Heavy athletics refer to the athletic events which require significant strength and power and include stone-throwing, weight tossing, hammer-throwing, caber turning, and sheaf tossing.
Weight for Height & Distance
The 56lb. weight for height is tossed over a cross bar with one hand. Three attempts are allowed at each height. If the thrower misses all three tries at one height, then he is out of the competition. The 56lb. weight for distance can be either block or spherical shaped with links and a handle and is thrown with one hand in a 4’6″ x 9′ throwing area. One foot must be kept inside this area or the throw is a foul.
The Open Stone Put is called “open” style because any style of putting is allowed with the spin and glide styles being the most popular. The stone usually weighs between 16 and 22 pounds and the throwing area is a box 4’6″ wide and 7’6″ long. The thrower must keep one foot inside this area or the throw is a foul. The Braemar Stone Put uses a heavier stone, usually between 22 and 28 pounds, and it must be put from a standing position.
The sheaf is a 16 or 20 pound burlap or plastic bag stuffed with either chopped rope, straw, or mulch. The sheaf is tossed over a cross bar with a pitch fork. Three attempts are allowed at each height. If the thrower misses all three tries at one height, the he or she is out of the competition.
The 22 lb. Hammer Throw & 16 lb. Hammer Throw
The hammer has a lead or steel head with a bamboo or rattan handle affixed through a hole in the head. The athlete stands behind the trig with his back to the throwing area, winds the hammer around the head and releases over the shoulder. The athlete’s feet must remain in a fixed position until the hammer is released. Boots with blades attached to the front of them are usually worn to keep the feet on the ground and in a fixed position.

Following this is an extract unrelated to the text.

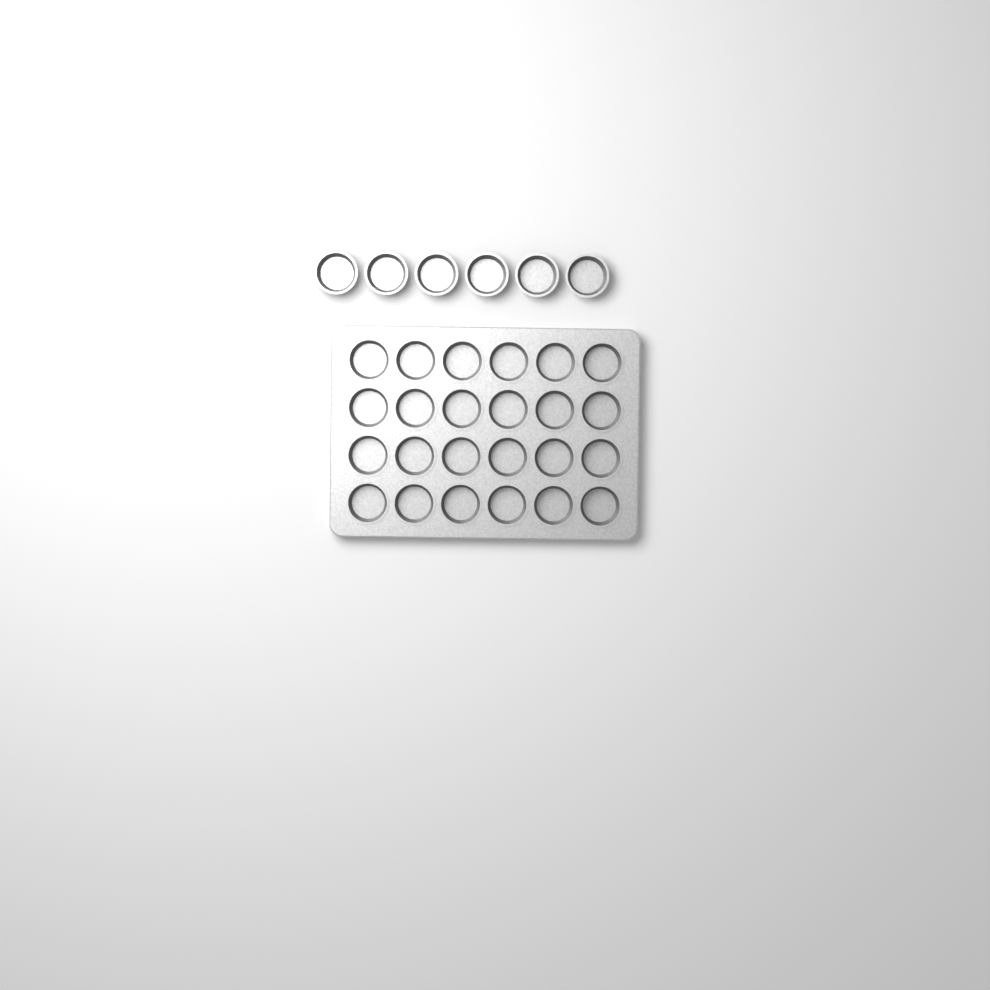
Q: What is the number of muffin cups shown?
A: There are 30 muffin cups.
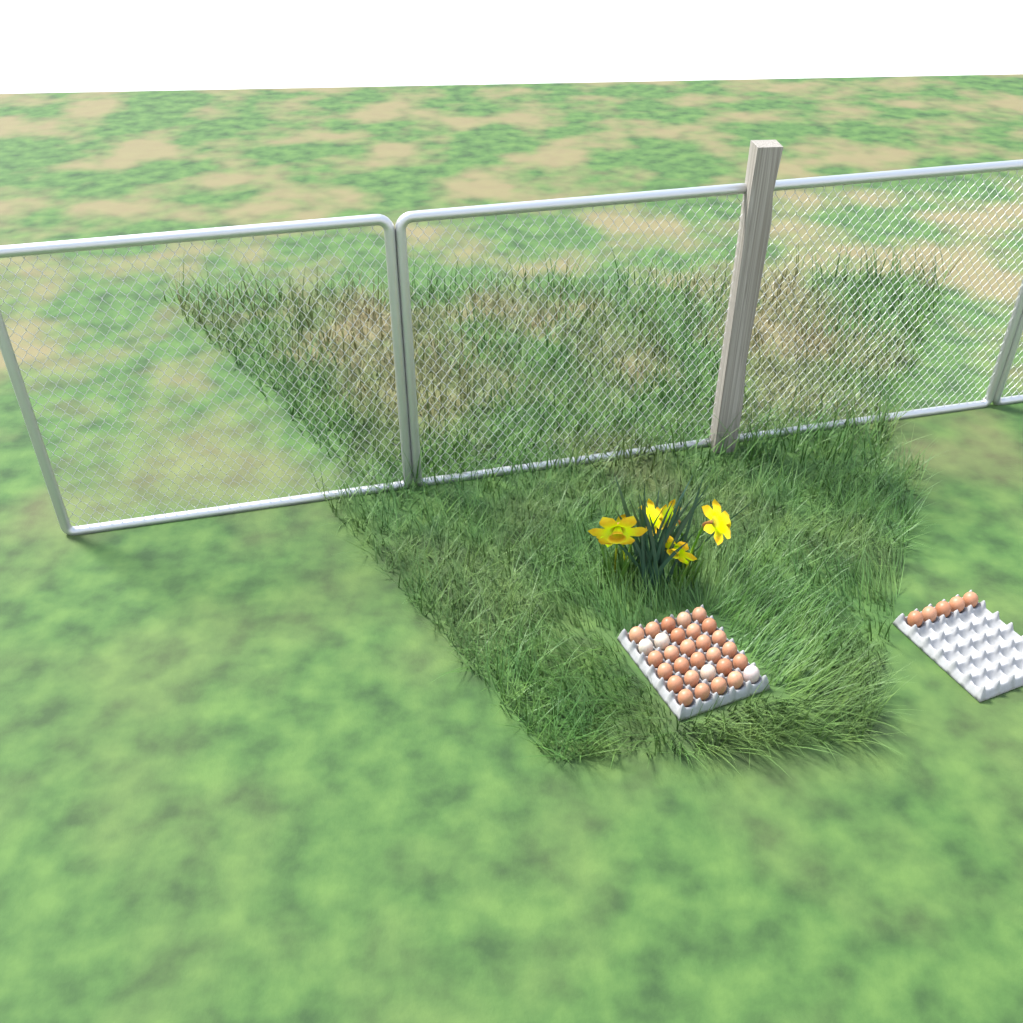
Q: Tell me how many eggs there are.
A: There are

The Caber is a tree that has been cut and trimmed down so one end is slightly wider than the other. It can vary in length from 16 to 22 feet and between 100 and 180 pounds. The thrower hoists the caber up and cups the small end in his hands. He then takes a short run with the caber, stops, and pulls the caber so that the large end hits the ground and the small end flips over to face away from the thrower. The caber is scored for accuracy as though the thrower is facing the 12:00 position on a clock face, 12:00 being a perfect toss.